By Douglas Esser
A Mary Gates research scholarship is prestigious recognition of academic promise for two University of Washington Bothell students, but the $5,000 each also makes a big practical difference.
It means Kathy Phuong-Hao Tran, left, won’t have to be working a checkout counter at 11 p.m. And, Paul Hage, right, won’t have to work full time as a mixed martial arts trainer. The money will help them focus on faculty-guided research in the School of Science, Technology, Engineering & Mathematics.
Hage is an electrical engineering senior in Assistant Professor Sohini Roy Chowdhury’s Medical Image Processing Systems (MIPS) labs. His project is a simple program to detect anemia – a low level of oxygen-carrying hemoglobin in the blood. Here’s how it will work. A photo of your eye or tongue is uploaded for computer analysis that tells you if the pallor is abnormal and you should see a doctor.
Uploading a photo is far less invasive than having blood drawn for a test, says Roy Chowdhury, who says she has had anemia herself. Hage joined her research group after coming to her attention in a class.
“I saw Paul’s persistence and I asked him and he agreed,” Roy Chowdhury said. “I tell him this is the direction; now you make it your own.”
The project is still in testing, with a journal paper and a mobile app in the works. It may take another year or more before it’s all ready. The program is designed to run on Microsoft’s Azure cloud platform, so it could be used from any computer browser in the world.
Roy Chowdhury, right, says Hage doesn’t know how good he is as a researcher. Hage knows how good he is as a fighter. He competed between the ages of 16 and 21 and has been working as a trainer at Ivan Salaverry Mixed Martial Arts in Seattle.

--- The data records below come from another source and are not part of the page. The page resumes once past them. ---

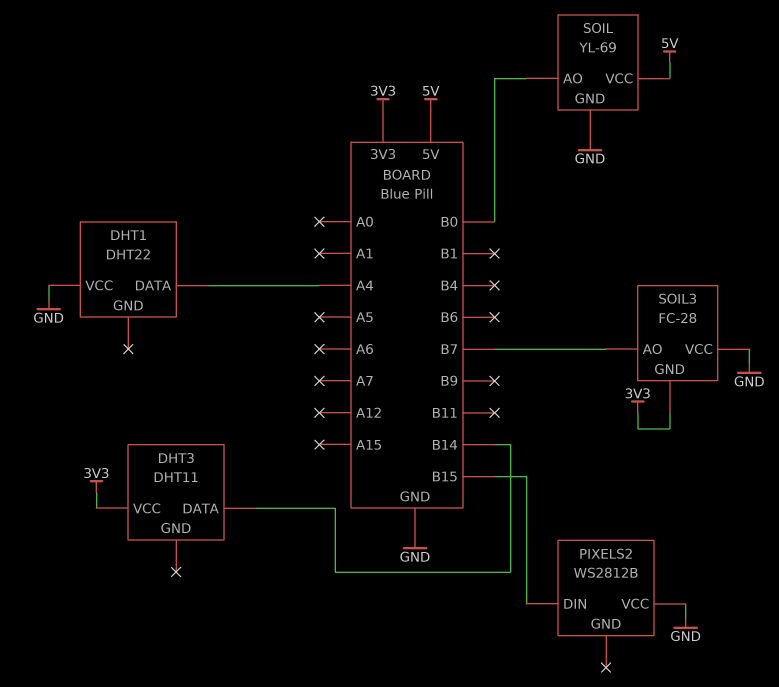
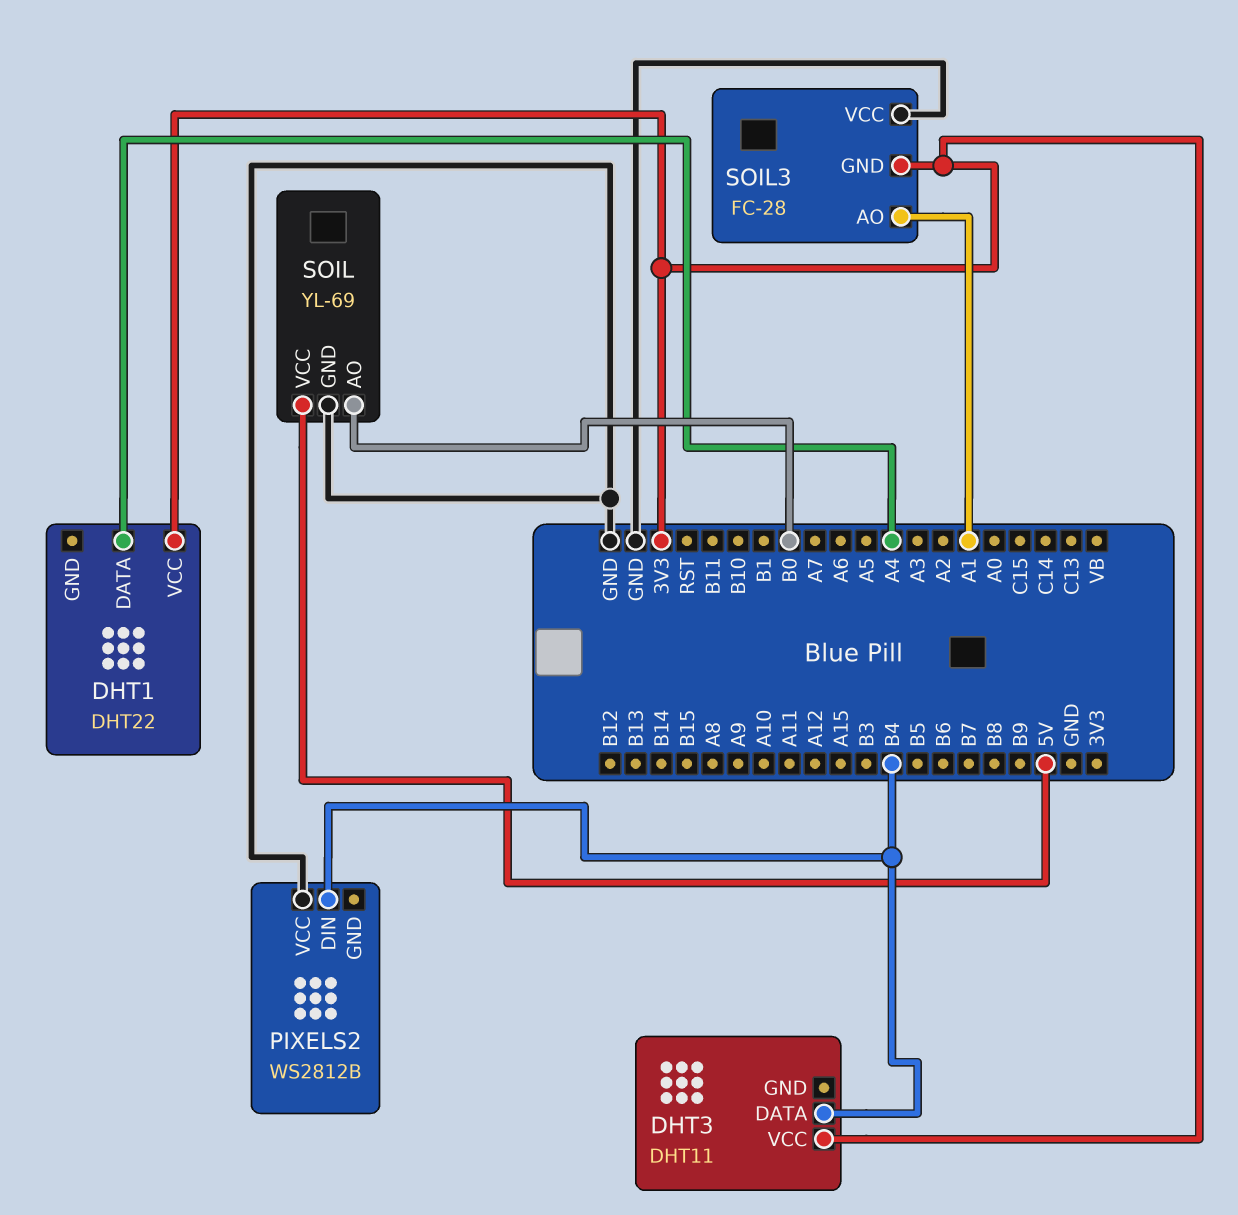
DHT1 pin VCC: GND -> 3V3
DHT3 pin DATA: B14 -> B4
PIXELS2 pin DIN: B15 -> B4
SOIL3 pin AO: B7 -> A1

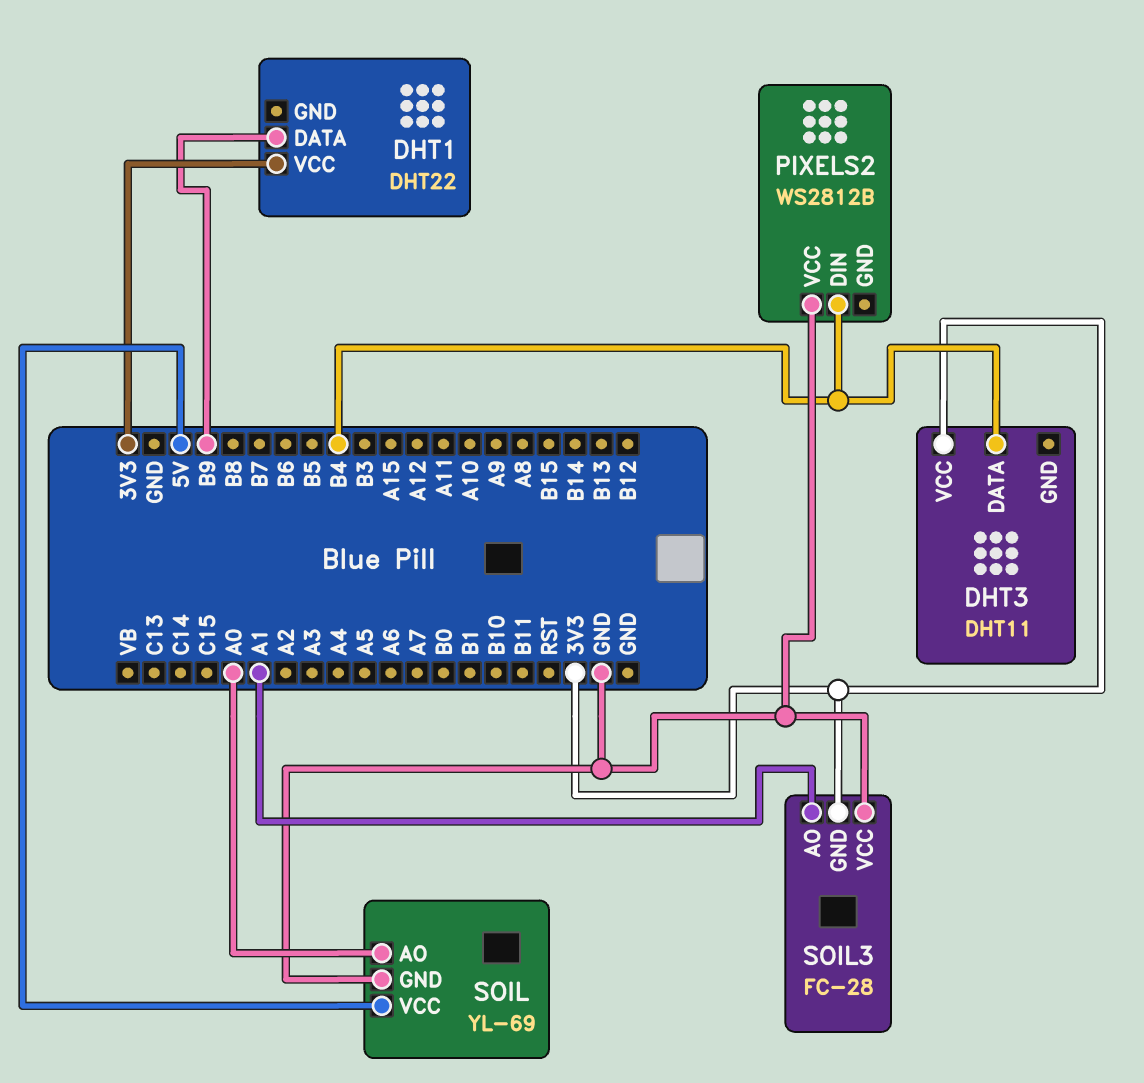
DHT1 pin DATA: A4 -> B9
SOIL pin AO: B0 -> A0

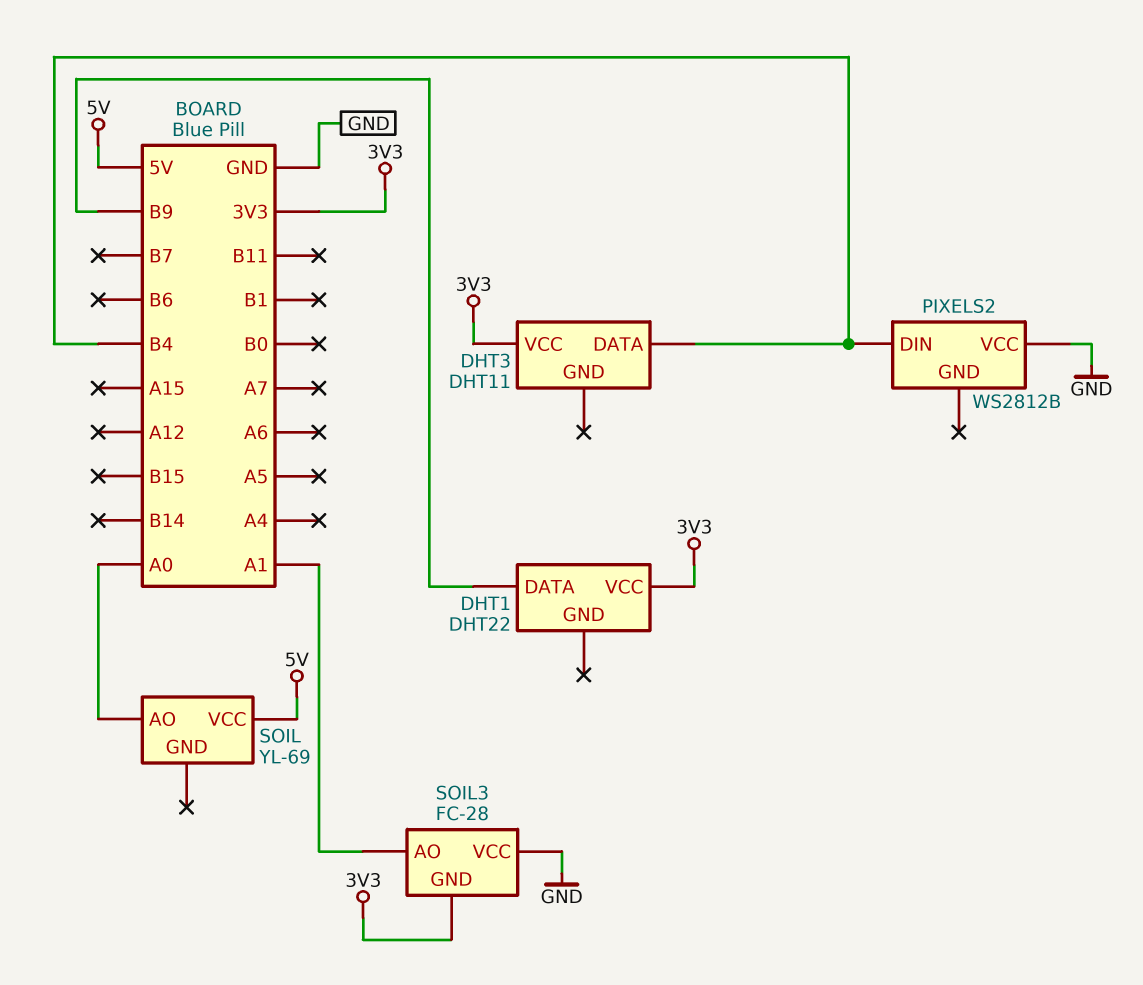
SOIL pin GND: GND -> none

A transfer student from Bellevue College, Hage has been an engineering student by day and a combat athlete by night. His fighting days may be over. After he earns his electrical engineering degree in the fall, he plans to work toward a doctorate.
Tran was an enthusiastic student in Thelma Madzima’s introduction to genetics class and later in Cynthia Chang’s plant biology class. Both Madzima and Chang are collaborating for Tran’s independent research project, a combination of plant ecology and genetics.
Tran works part-time at a retail store and says the Mary Gates scholarship will relieve her of some long hours.
“This will help a lot so I can work less outside school and focus on school and research,” she says.
The 20-year-old from Lynnwood is aiming to graduate in the fall of 2018 with a degree in biology and minor in chemistry. She plans on medical school, specializing in pediatric oncology. Also a volunteer in the neonatal intensive care unit at Swedish Hospital, nurturing premature or ill infants, she says, “Kids speak to me.”
Tran’s research studies how plants can adapt to climate change – not just drought but also more-variable periods of rain, for example when a dry spell is followed by heavy rainfall. The research uses plants grown by one of Chang’s classes in the Sarah Simonds Green Conservatory.
“Long term, we could try to manipulate these things to understand water stress response as a way of improving plant productivity” for food crops such as corn, says Madzima, right.
Research deepens Tran’s student experience and builds toward a career.
“It’s important for her to understand how environment can affect what goes on in a cell, and it’s applicable not just to plants but all living organisms,” something that will help her in medicine, says Madzima.
The University of Washington Mary Gates Endowment was established in 1995 by Bill and Melinda Gates to honor the memory of Mary Gates, his mother who died in 1994. She served as a UW regent from 1975 to 1993.
Applications for the competitive Mary Gates scholarships are accepted twice a year, once in fall and once in winter quarter. The deadline for winter quarter applications is Jan. 30.